- Task goal
Your answer should be each line of the entries that contains the word "name", copied in full.

- Saved data entries
☆ ☆ ☆
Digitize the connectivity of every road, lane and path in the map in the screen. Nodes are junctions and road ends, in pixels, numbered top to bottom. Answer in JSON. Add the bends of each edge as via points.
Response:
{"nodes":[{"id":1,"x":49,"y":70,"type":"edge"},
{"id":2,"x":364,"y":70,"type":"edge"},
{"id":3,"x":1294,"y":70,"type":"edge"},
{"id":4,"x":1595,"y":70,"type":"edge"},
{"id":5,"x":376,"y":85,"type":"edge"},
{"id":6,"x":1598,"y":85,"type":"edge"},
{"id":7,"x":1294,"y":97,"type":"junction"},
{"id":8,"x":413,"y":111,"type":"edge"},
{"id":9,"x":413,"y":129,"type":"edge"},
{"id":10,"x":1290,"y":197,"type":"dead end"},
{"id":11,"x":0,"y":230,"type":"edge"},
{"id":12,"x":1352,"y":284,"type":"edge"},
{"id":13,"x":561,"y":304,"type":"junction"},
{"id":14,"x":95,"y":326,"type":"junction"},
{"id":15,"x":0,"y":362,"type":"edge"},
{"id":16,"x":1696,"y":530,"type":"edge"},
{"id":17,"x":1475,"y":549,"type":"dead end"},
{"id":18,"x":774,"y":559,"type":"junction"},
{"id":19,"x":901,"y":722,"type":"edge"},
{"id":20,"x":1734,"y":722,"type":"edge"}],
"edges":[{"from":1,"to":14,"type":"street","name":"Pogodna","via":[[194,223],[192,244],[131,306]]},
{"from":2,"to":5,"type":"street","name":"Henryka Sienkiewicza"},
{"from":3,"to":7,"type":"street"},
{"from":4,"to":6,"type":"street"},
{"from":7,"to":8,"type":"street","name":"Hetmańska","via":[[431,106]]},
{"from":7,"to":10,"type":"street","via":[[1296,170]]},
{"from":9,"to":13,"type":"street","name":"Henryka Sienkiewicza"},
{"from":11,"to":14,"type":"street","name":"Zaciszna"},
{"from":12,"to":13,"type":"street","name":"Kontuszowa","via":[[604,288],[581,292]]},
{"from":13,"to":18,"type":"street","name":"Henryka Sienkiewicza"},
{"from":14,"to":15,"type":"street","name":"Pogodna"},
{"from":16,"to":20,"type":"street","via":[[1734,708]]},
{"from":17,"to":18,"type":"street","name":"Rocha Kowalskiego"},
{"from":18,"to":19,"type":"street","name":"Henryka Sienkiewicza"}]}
☆ ☆ ☆
- Exercise output
"edges":[{"from":1,"to":14,"type":"street","name":"Pogodna","via":[[194,223],[192,244],[131,306]]},
{"from":2,"to":5,"type":"street","name":"Henryka Sienkiewicza"},
{"from":7,"to":8,"type":"street","name":"Hetmańska","via":[[431,106]]},
{"from":9,"to":13,"type":"street","name":"Henryka Sienkiewicza"},
{"from":11,"to":14,"type":"street","name":"Zaciszna"},
{"from":12,"to":13,"type":"street","name":"Kontuszowa","via":[[604,288],[581,292]]},
{"from":13,"to":18,"type":"street","name":"Henryka Sienkiewicza"},
{"from":14,"to":15,"type":"street","name":"Pogodna"},
{"from":17,"to":18,"type":"street","name":"Rocha Kowalskiego"},
{"from":18,"to":19,"type":"street","name":"Henryka Sienkiewicza"}]}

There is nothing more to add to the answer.